13.16 COVERAGEプラグマ

COVERAGEプラグマは、テストできないPL/SQLコードをカバレッジ用にマークします。これらのマークは、カバレッジ・メトリックの精度を高めます。

COVERAGEプラグマは、PL/SQLソース・コードをマークして、適切にテストできないコードをカバレッジ用に示します。プラグマは特定のコード・セクションをマークします。実行不可能なコードをマークすることで、テストが実施された程度を評価するために使用されるカバレッジ・メトリックの質を高めます。

構文

coverage_pragma ::=

coverage_pragma_argument ::=

セマンティクス

coverage_pragma

COVERAGEプラグマは、任意の宣言または文の前に記述できます。

coverage_pragma_argument

COVERAGEプラグマの引数には、次のいずれかの値が必要です。

_提供された資料_.
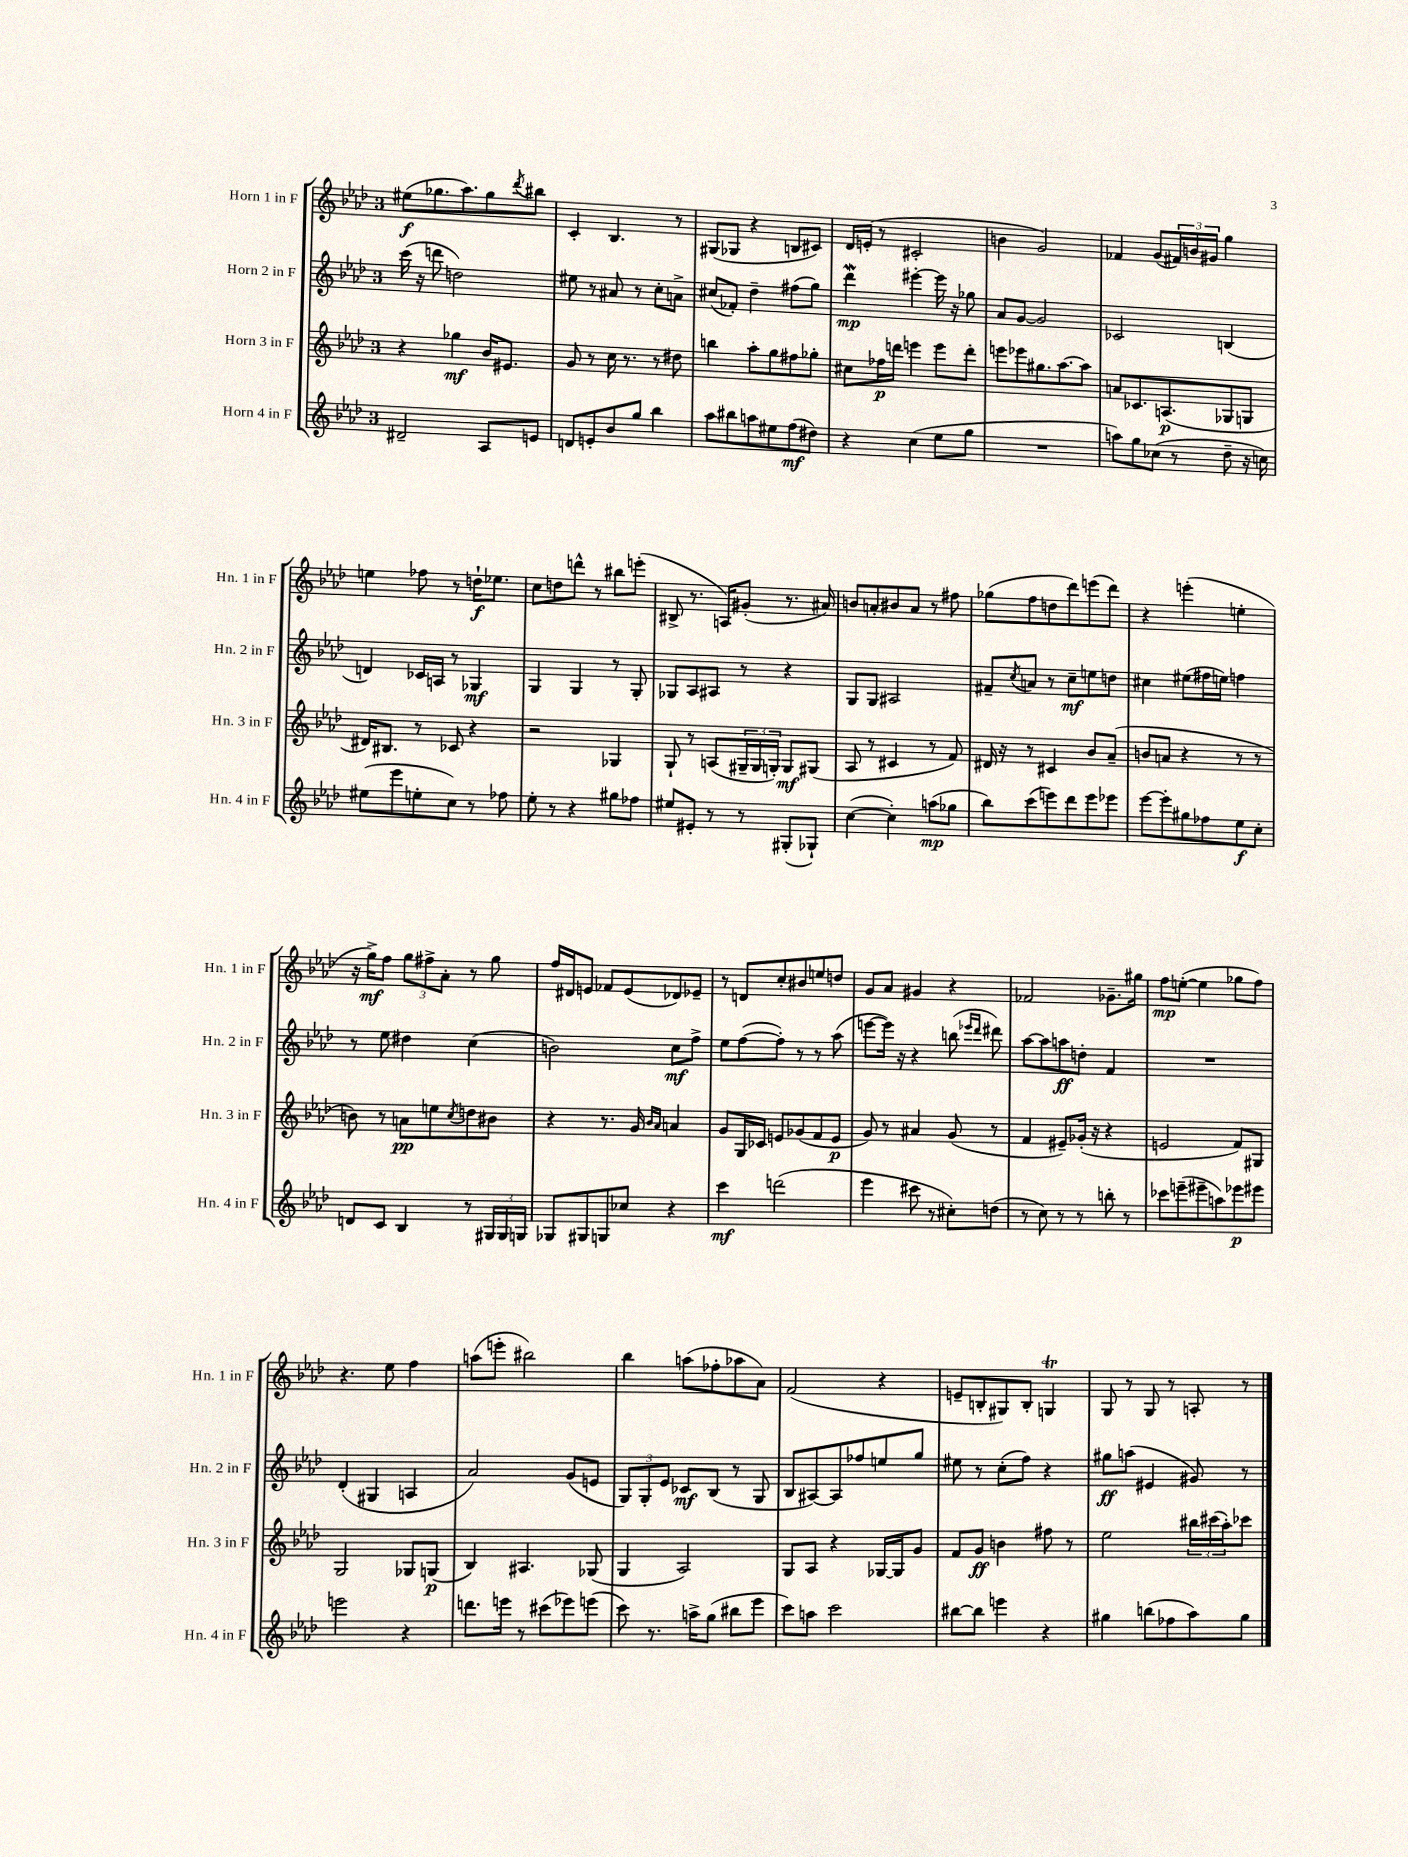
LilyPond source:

<<
\new StaffGroup <<
\new Staff = "s0" \with { instrumentName = "Horn 1 in F" shortInstrumentName = "Hn. 1 in F" } {
    \clef treble \key aes \major \once \override Staff.TimeSignature.style = #'single-digit \time 3/4
    eis''8\f( ges''8. aes''8.) ges''8 \acciaccatura { des'''8 } bis''8 |
    c'4-. bes4. r8 |
    gis8( ges8 r4 b8 cis'8) |
    des'16 e'16-.( r8 cis'2-. |
    b'4 g'2) |
    fes'4 g'8( \tuplet 3/2 { fis'16) b'16 gis'16 } g''4 |
    e''4 fes''8 r8 d''16-!\f ees''8. |
    c''8 d''8 d'''8-^ r8 bis''8 e'''8-.( |
    bis8-> r8. a16) gis'8-.( r8. ais'16) |
    b'8 a'8-. bis'8 a'8 r8 fis''8 |
    ges''8( f''8 d''8 des'''8) e'''8( des'''8) |
    r4 e'''4-.( e''4-. |
    r16 g''16->\mf) f''8 \tuplet 3/2 { g''8 fis''8-> aes'8-. } r8 g''8 |
    f''16 dis'16 e'8 fes'8 e'8( des'8) ees'8-- |
    r8 d'8 c''8-. bis'8 e''8 d''8 |
    g'8 aes'8 gis'4 r4 |
    fes'2 ges'8.-- gis''16 |
    f''8\mp e''8~-.( e''4 ges''8 f''8) |
    r4. ees''8 f''4 |
    a''8( e'''8-. bis''2) |
    bes''4 a''8( fes''8-. aes''8 aes'8) |
    f'2( r4 |
    e'8-- b8-. gis8) b8-. g4\trill |
    g8 r8 g8 r8 a8-. r8 \bar "|." |
}
\new Staff = "s1" \with { instrumentName = "Horn 2 in F" shortInstrumentName = "Hn. 2 in F" } {
    \clef treble \key aes \major \once \override Staff.TimeSignature.style = #'single-digit \time 3/4
    c'''16( r16 d'''8 d''2) |
    eis''8 r8 ais'8 r8 c''8-. a'8-> |
    cis''8( fes'8-.) des''4-- fis''8( g''8) |
    des'''4\mordent\mp eis'''4~-. eis'''16 r16 ges''8 |
    aes'8 g'8~ g'2 |
    ces'2 b4( |
    d'4) ces'16 a16 r8 ges4\mf |
    g4 g4 r8 g8-. |
    ges8 aes8 ais8 r8 r4 |
    g8 g8 ais2 |
    fis'8-- \acciaccatura { c''8 } a'8 r8 c''8--\mf e''8 d''8 |
    cis''4 eis''8( fis''16 e''16) f''4 |
    r8 ees''8 dis''4 c''4( |
    b'2) c''8\mf f''8-> |
    ees''8 f''8~( f''8-.) r8 r8 aes''8( |
    e'''8~ e'''16) r16 r4 b''8( \grace { ees'''16 des'''16 } dis'''8) |
    aes''8~ aes''8 a''8\ff d''8-. f'4 |
    R2. |
    des'4-.( gis4 a4 |
    aes'2) g'8( e'8 |
    \tuplet 3/2 { g8) g8-. ees'8 } ces'8\mf bes8( r8 g8 |
    bes8 ais8~) ais8 fes''8 e''8 g''8 |
    eis''8 r8 c''8-.( f''8) r4 |
    gis''8\ff a''8( eis'4 gis'8) r8 \bar "|." |
}
\new Staff = "s2" \with { instrumentName = "Horn 3 in F" shortInstrumentName = "Hn. 3 in F" } {
    \clef treble \key aes \major \once \override Staff.TimeSignature.style = #'single-digit \time 3/4
    r4 ges''4\mf bes'16 eis'8. |
    g'8 r8 c''16 r8. r8 dis''8 |
    b''4 aes''8-. g''8 fis''8 ges''8-. |
    cis''8 fes''16\p d'''16 e'''4 e'''8 d'''8-. |
    e'''8 ees'''8 gis''8. aes''8.~ aes''8 |
    a'8 ces'8. a8.\p( ges8 g8 |
    dis'16) bis8. r8 ces'8 r4 |
    r2 ges4 |
    g8-! r8 a8( \tuplet 3/2 { gis16-- gis16 g16-.) } g8\mf gis8( |
    aes8 r8 cis'4 r8 f'8) |
    dis'16 r16 r8 cis'4 bes'8 aes'8--( |
    b'8 a'8 r4 r8 r8 |
    b'8) r8 a'8\pp e''8 \acciaccatura { c''8 } d''8 bis'8 |
    r4 r8. g'16 \grace { bes'16 aes'16 } a'4 |
    g'8 g16 ces'16 e'8 ges'8( f'8 e'8\p |
    g'8) r8 ais'4 g'8( r8 |
    f'4 eis'8--) ges'16-.( r16 r4 |
    e'2 f'8) gis8 |
    g2 ges8 g8\p( |
    bes4) ais4. ges8( |
    g4 aes2) |
    g8 aes8 r4 ges16~ ges16 g'8 |
    f'8 g'8\ff b'4 fis''8 r8 |
    ees''2 \tuplet 3/2 { bis''16 cis'''16( aes''16-.) } ces'''8 \bar "|." |
}
\new Staff = "s3" \with { instrumentName = "Horn 4 in F" shortInstrumentName = "Hn. 4 in F" } {
    \clef treble \key aes \major \once \override Staff.TimeSignature.style = #'single-digit \time 3/4
    dis'2-- aes8 e'8 |
    d'8 e'8-. bes'8 g''8 bes''4 |
    aes''8 bis''8 a''8 eis''8 f''8\mf( dis''8) |
    r4 c''4( ees''8 g''8 |
    R2. |
    a''8) g''8 ces''8( r8 des''8-- r16 c''16) |
    eis''8( ees'''8 e''8-. c''8) r8 fes''8 |
    ees''8-. r8 r4 gis''8 fes''8 |
    eis''8 eis'8-. r8 r8 gis8-.( ges8-!) |
    c''4~( c''4-.) a''8\mp( ges''8 |
    bes''8) c'''8( e'''8) des'''8 e'''8 ees'''8 |
    ees'''8~ ees'''8-. gis''8 fes''8 ees''8\f c''8-. |
    d'8 c'8 bes4 r8 \tuplet 3/2 { gis16 gis16 g16 } |
    ges8 gis8 g8 ces''8 r4 |
    c'''4\mf d'''2( |
    ees'''4 cis'''8 r8 cis''8-.) d''8( |
    r8 c''8) r8 r8 b''8-. r8 |
    ces'''8 e'''8--( eis'''8-- a''8) ees'''8\p eis'''8 |
    e'''2 r4 |
    d'''8. e'''16 r8 cis'''8( ees'''8) e'''8( |
    c'''8) r8. a''16-> g''8( bis''8 ees'''8 |
    c'''8) a''8 c'''2 |
    bis''8~ bis''8 e'''4 r4 |
    gis''4 b''8( fes''8 aes''8) gis''8 \bar "|." |
}
>>
>>
\layout { \context { \Score \remove "Bar_number_engraver" } }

_演習の目的_. COVERAGEプラグマの説明文から、「COVERAGEプラグマは、テストできな」で始まり「るカバレッジ・メトリックの質を高めます。」まで続く部分を、一字一句変えずに書き写してもらえますか？

_完全な解答_.
COVERAGEプラグマは、テストできないPL/SQLコードをカバレッジ用にマークします。これらのマークは、カバレッジ・メトリックの精度を高めます。

COVERAGEプラグマは、PL/SQLソース・コードをマークして、適切にテストできないコードをカバレッジ用に示します。プラグマは特定のコード・セクションをマークします。実行不可能なコードをマークすることで、テストが実施された程度を評価するために使用されるカバレッジ・メトリックの質を高めます。